But with transition affirmation now increasing in Western society, the number of children claiming distress over their gender—and their persistence over time—has dramatically increased. For example, the Gender Identity Development Service in the United Kingdom alone has seen a 2,000 percent increase in referrals since 2009.

3. Puberty blockers for gender dysphoria have not been proven safe.

Puberty blockers have been studied and found safe for the treatment of a medical disorder in children called precocious puberty (caused by the abnormal and unhealthy early secretion of a child’s pubertal hormones).

However, as a groundbreaking paper in The New Atlantis points out, we cannot infer from these studies whether or not these blockers are safe in physiologically normal children with gender dysphoria.

The authors note that there is some evidence for decreased bone mineralization, meaning an increased risk of bone fractures as young adults, potential increased risk of obesity and testicular cancer in boys, and an unknown impact upon psychological and cognitive development.

With regard to the latter, while we currently don’t have any extensive, long-term studies of children placed on blockers for gender dysphoria, studies conducted on adults from the past decade give cause for concern.

For example, in 2006 and 2007, the journal Psychoneuroendocrinology reported brain abnormalities in the area of memory and executive functioning among adult women who received blockers for gynecologic reasons. Similarly, many studies of men treated for prostate cancer with blockers also suggest the possibility of significant cognitive decline.

4. There are no cases in the scientific literature of gender-dysphoric children discontinuing blockers.

Most, if not all, children on puberty blockers go on to take cross-sex hormones (estrogen for biological boys, testosterone for biological girls). The only study to date to have followed pre-pubertal children who were socially affirmed and placed on blockers at a young age found that 100 percent of them claimed a transgender identity and chose cross-sex hormones.
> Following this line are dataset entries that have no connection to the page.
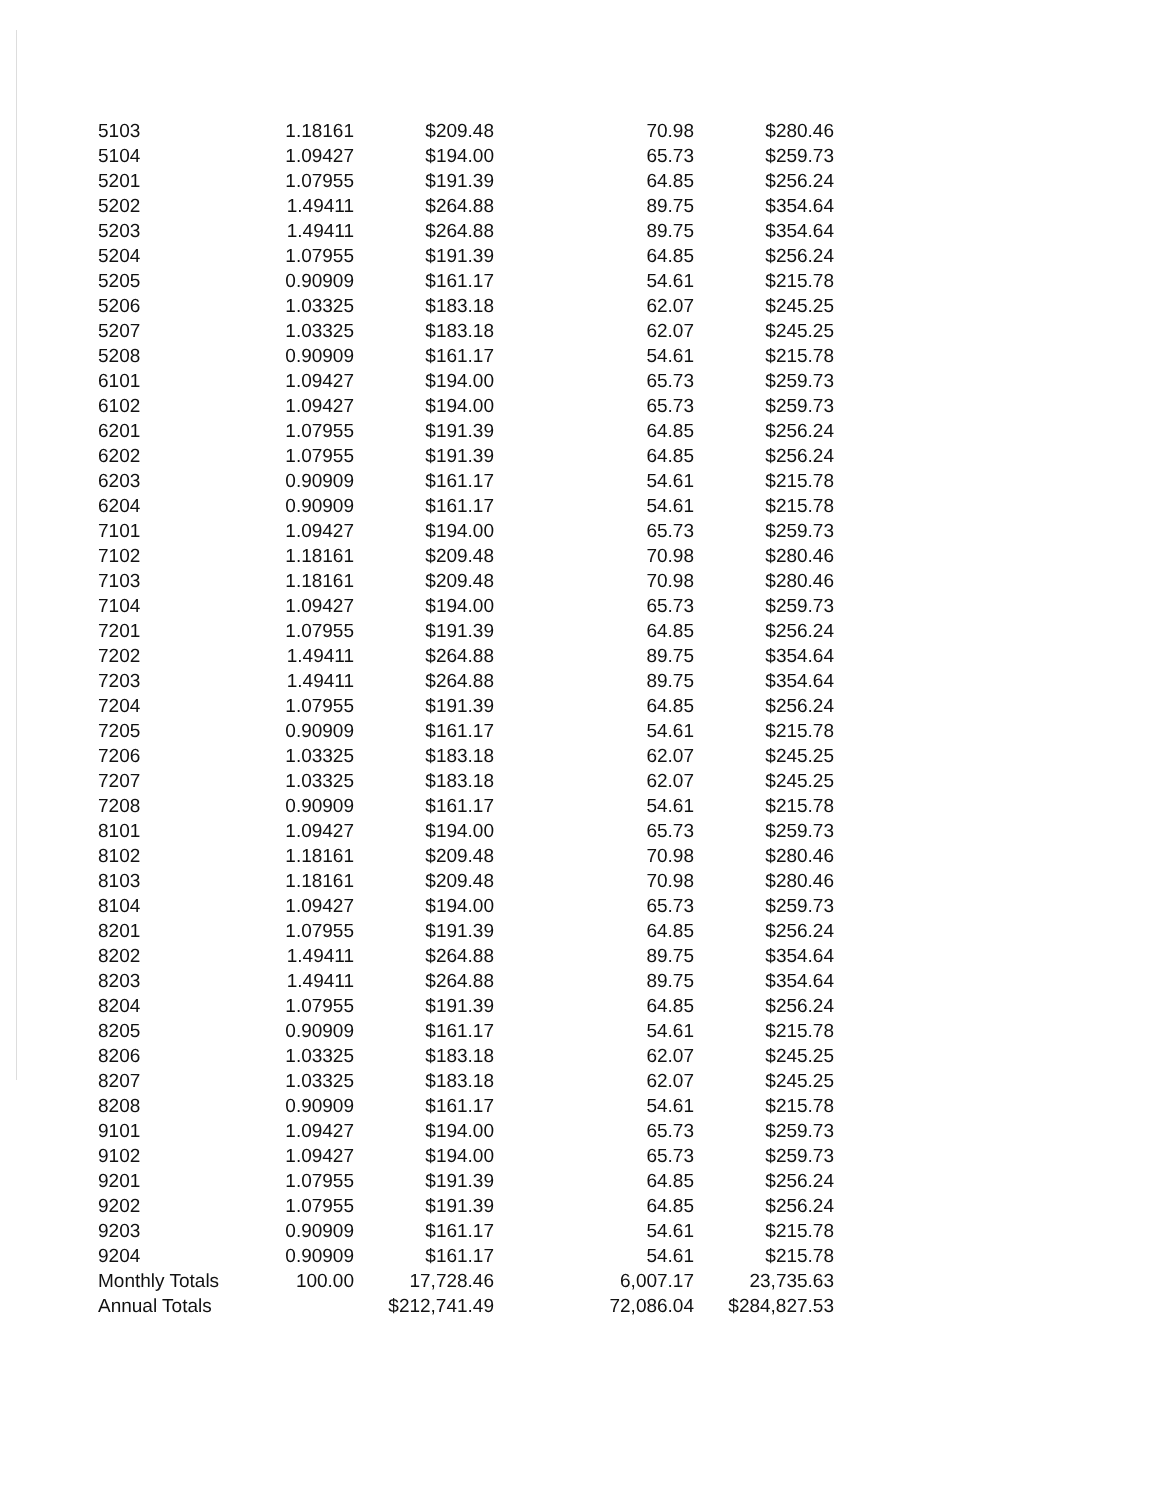| 5103 | 1.18161 | $209.48 | 70.98 | $280.46 |
| 5104 | 1.09427 | $194.00 | 65.73 | $259.73 |
| 5201 | 1.07955 | $191.39 | 64.85 | $256.24 |
| 5202 | 1.49411 | $264.88 | 89.75 | $354.64 |
| 5203 | 1.49411 | $264.88 | 89.75 | $354.64 |
| 5204 | 1.07955 | $191.39 | 64.85 | $256.24 |
| 5205 | 0.90909 | $161.17 | 54.61 | $215.78 |
| 5206 | 1.03325 | $183.18 | 62.07 | $245.25 |
| 5207 | 1.03325 | $183.18 | 62.07 | $245.25 |
| 5208 | 0.90909 | $161.17 | 54.61 | $215.78 |
| 6101 | 1.09427 | $194.00 | 65.73 | $259.73 |
| 6102 | 1.09427 | $194.00 | 65.73 | $259.73 |
| 6201 | 1.07955 | $191.39 | 64.85 | $256.24 |
| 6202 | 1.07955 | $191.39 | 64.85 | $256.24 |
| 6203 | 0.90909 | $161.17 | 54.61 | $215.78 |
| 6204 | 0.90909 | $161.17 | 54.61 | $215.78 |
| 7101 | 1.09427 | $194.00 | 65.73 | $259.73 |
| 7102 | 1.18161 | $209.48 | 70.98 | $280.46 |
| 7103 | 1.18161 | $209.48 | 70.98 | $280.46 |
| 7104 | 1.09427 | $194.00 | 65.73 | $259.73 |
| 7201 | 1.07955 | $191.39 | 64.85 | $256.24 |
| 7202 | 1.49411 | $264.88 | 89.75 | $354.64 |
| 7203 | 1.49411 | $264.88 | 89.75 | $354.64 |
| 7204 | 1.07955 | $191.39 | 64.85 | $256.24 |
| 7205 | 0.90909 | $161.17 | 54.61 | $215.78 |
| 7206 | 1.03325 | $183.18 | 62.07 | $245.25 |
| 7207 | 1.03325 | $183.18 | 62.07 | $245.25 |
| 7208 | 0.90909 | $161.17 | 54.61 | $215.78 |
| 8101 | 1.09427 | $194.00 | 65.73 | $259.73 |
| 8102 | 1.18161 | $209.48 | 70.98 | $280.46 |
| 8103 | 1.18161 | $209.48 | 70.98 | $280.46 |
| 8104 | 1.09427 | $194.00 | 65.73 | $259.73 |
| 8201 | 1.07955 | $191.39 | 64.85 | $256.24 |
| 8202 | 1.49411 | $264.88 | 89.75 | $354.64 |
| 8203 | 1.49411 | $264.88 | 89.75 | $354.64 |
| 8204 | 1.07955 | $191.39 | 64.85 | $256.24 |
| 8205 | 0.90909 | $161.17 | 54.61 | $215.78 |
| 8206 | 1.03325 | $183.18 | 62.07 | $245.25 |
| 8207 | 1.03325 | $183.18 | 62.07 | $245.25 |
| 8208 | 0.90909 | $161.17 | 54.61 | $215.78 |
| 9101 | 1.09427 | $194.00 | 65.73 | $259.73 |
| 9102 | 1.09427 | $194.00 | 65.73 | $259.73 |
| 9201 | 1.07955 | $191.39 | 64.85 | $256.24 |
| 9202 | 1.07955 | $191.39 | 64.85 | $256.24 |
| 9203 | 0.90909 | $161.17 | 54.61 | $215.78 |
| 9204 | 0.90909 | $161.17 | 54.61 | $215.78 |
| Monthly Totals | 100.00 | 17,728.46 | 6,007.17 | 23,735.63 |
| Annual Totals | | $212,741.49 | 72,086.04 | $284,827.53 |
This suggests that the medical protocol itself may lead children to identify as transgender.

There is an obvious self-fulfilling effect in helping children impersonate the opposite sex both biologically and socially. This is far from benign, since taking puberty blockers at age 12 or younger, followed by cross-sex hormones, sterilizes a child.

5. Cross-sex hormones are associated with dangerous health risks.
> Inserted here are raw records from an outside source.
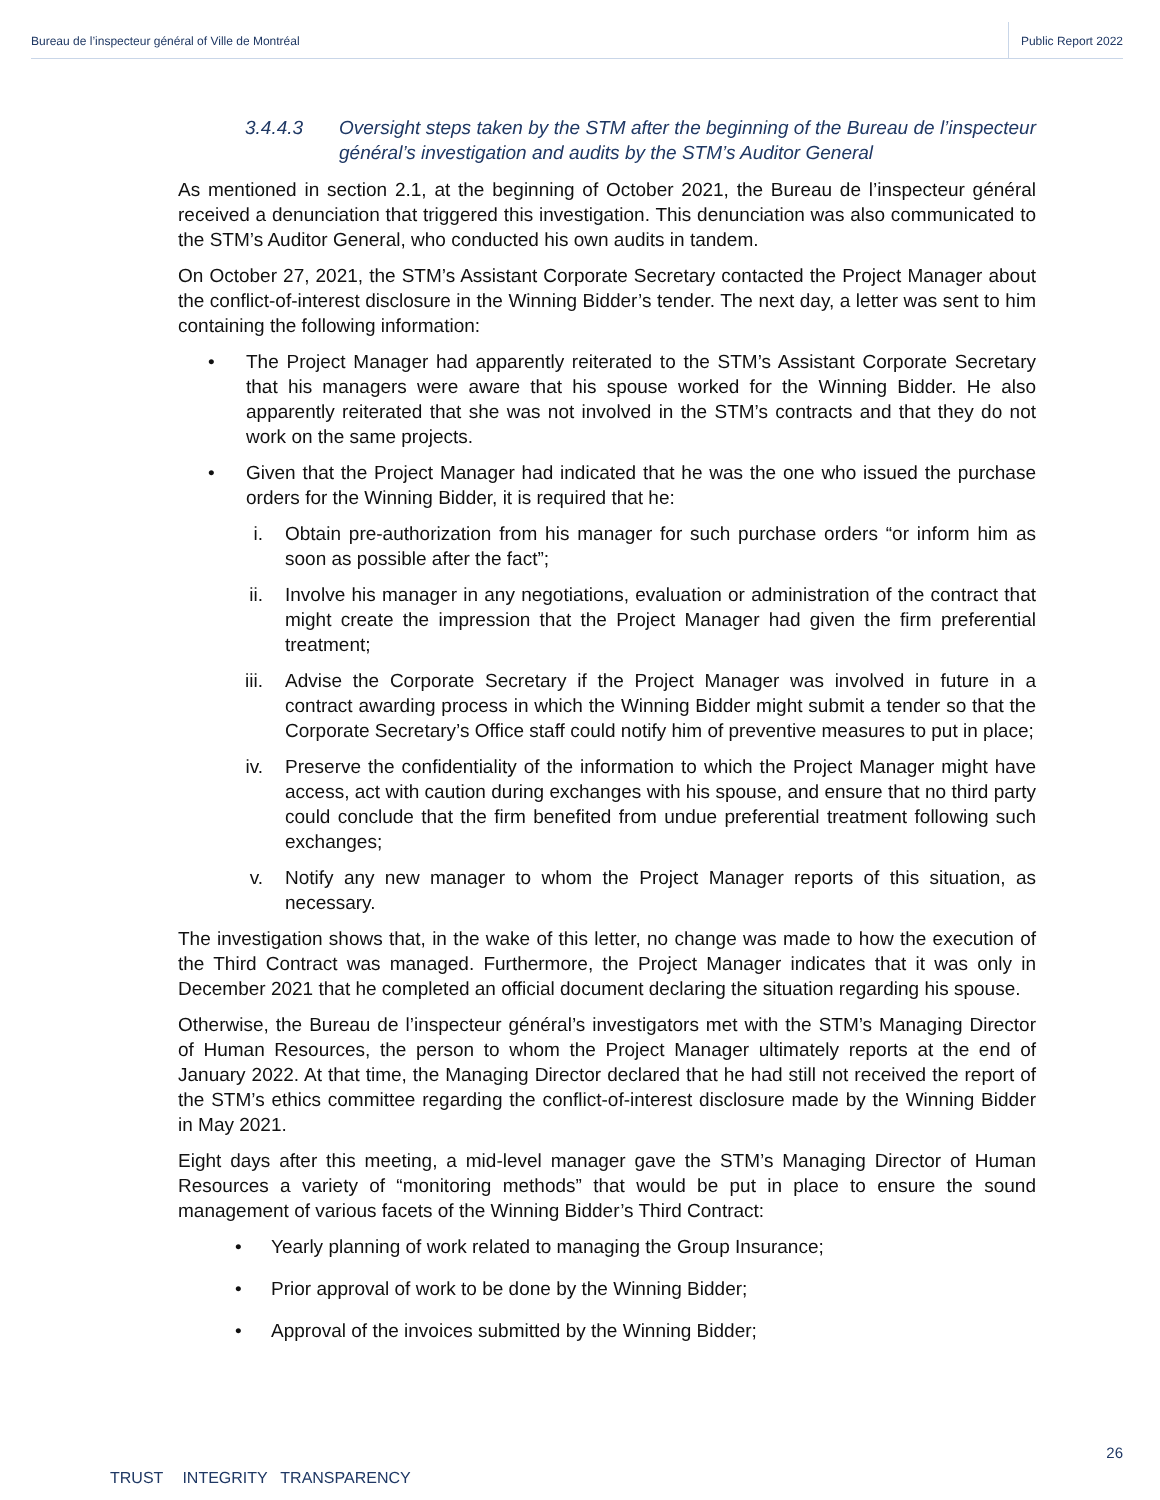Bureau de l’inspecteur général of Ville de Montréal
Public Report 2022
3.4.4.3 Oversight steps taken by the STM after the beginning of the Bureau de l’inspecteur général’s investigation and audits by the STM’s Auditor General
As mentioned in section 2.1, at the beginning of October 2021, the Bureau de l’inspecteur général received a denunciation that triggered this investigation. This denunciation was also communicated to the STM’s Auditor General, who conducted his own audits in tandem.
On October 27, 2021, the STM’s Assistant Corporate Secretary contacted the Project Manager about the conflict-of-interest disclosure in the Winning Bidder’s tender. The next day, a letter was sent to him containing the following information:
• The Project Manager had apparently reiterated to the STM’s Assistant Corporate Secretary that his managers were aware that his spouse worked for the Winning Bidder. He also apparently reiterated that she was not involved in the STM’s contracts and that they do not work on the same projects.
• Given that the Project Manager had indicated that he was the one who issued the purchase orders for the Winning Bidder, it is required that he:
i. Obtain pre-authorization from his manager for such purchase orders “or inform him as soon as possible after the fact”;
ii. Involve his manager in any negotiations, evaluation or administration of the contract that might create the impression that the Project Manager had given the firm preferential treatment;
iii. Advise the Corporate Secretary if the Project Manager was involved in future in a contract awarding process in which the Winning Bidder might submit a tender so that the Corporate Secretary’s Office staff could notify him of preventive measures to put in place;
iv. Preserve the confidentiality of the information to which the Project Manager might have access, act with caution during exchanges with his spouse, and ensure that no third party could conclude that the firm benefited from undue preferential treatment following such exchanges;
v. Notify any new manager to whom the Project Manager reports of this situation, as necessary.
The investigation shows that, in the wake of this letter, no change was made to how the execution of the Third Contract was managed. Furthermore, the Project Manager indicates that it was only in December 2021 that he completed an official document declaring the situation regarding his spouse.
Otherwise, the Bureau de l’inspecteur général’s investigators met with the STM’s Managing Director of Human Resources, the person to whom the Project Manager ultimately reports at the end of January 2022. At that time, the Managing Director declared that he had still not received the report of the STM’s ethics committee regarding the conflict-of-interest disclosure made by the Winning Bidder in May 2021.
Eight days after this meeting, a mid-level manager gave the STM’s Managing Director of Human Resources a variety of “monitoring methods” that would be put in place to ensure the sound management of various facets of the Winning Bidder’s Third Contract:
• Yearly planning of work related to managing the Group Insurance;
• Prior approval of work to be done by the Winning Bidder;
• Approval of the invoices submitted by the Winning Bidder;
26
TRUST INTEGRITY TRANSPARENCY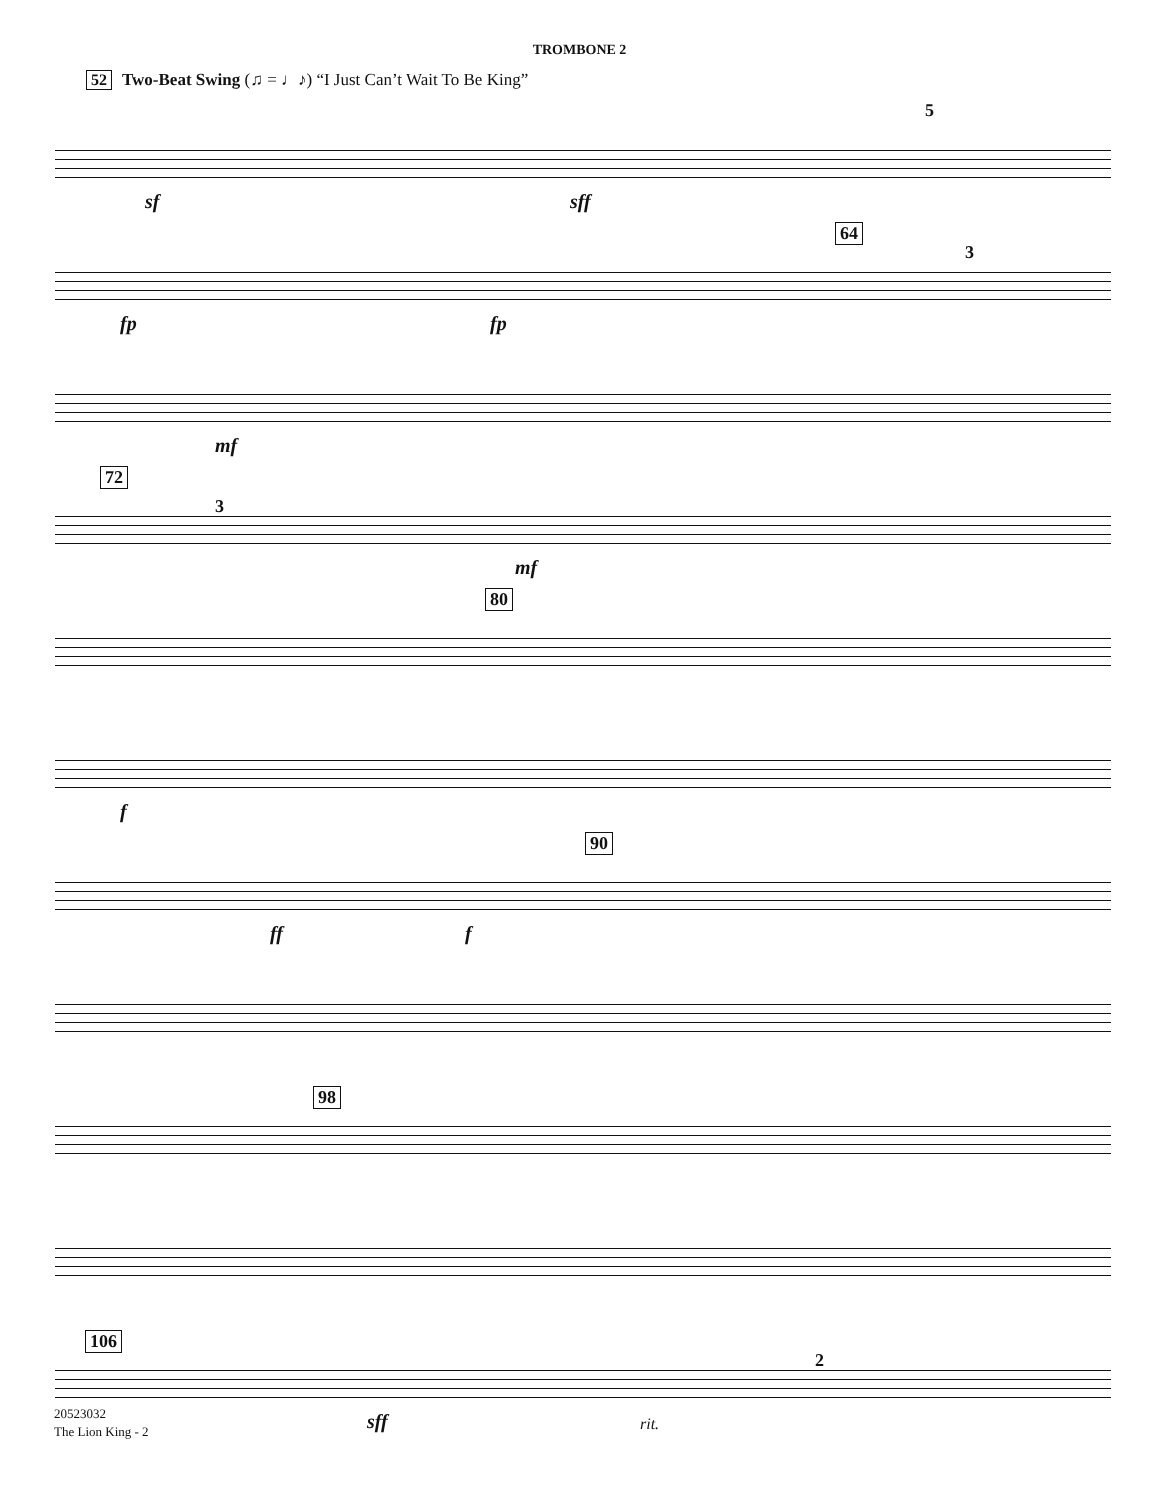TROMBONE 2
52 Two-Beat Swing (♫ = ♩♪) “I Just Can’t Wait To Be King”
5
sf sff
64
3
fp fp
mf
72
3
mf
80
f
90
ff f
98
106
2
sff rit.
20523032
The Lion King - 2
From studies of adults we know that the risks of cross-sex hormones include, but are not limited to, cardiac disease, high blood pressure, blood clots, strokes, diabetes, and cancers.

6. Neuroscience shows that adolescents lack the adult capacity needed for risk assessment.

Scientific data show that people under the age of 21 have less capacity to assess risks. There is a serious ethical problem in allowing irreversible, life-changing procedures to be performed on minors who are too young themselves to give valid consent.

7. There is no proof that affirmation prevents suicide in children.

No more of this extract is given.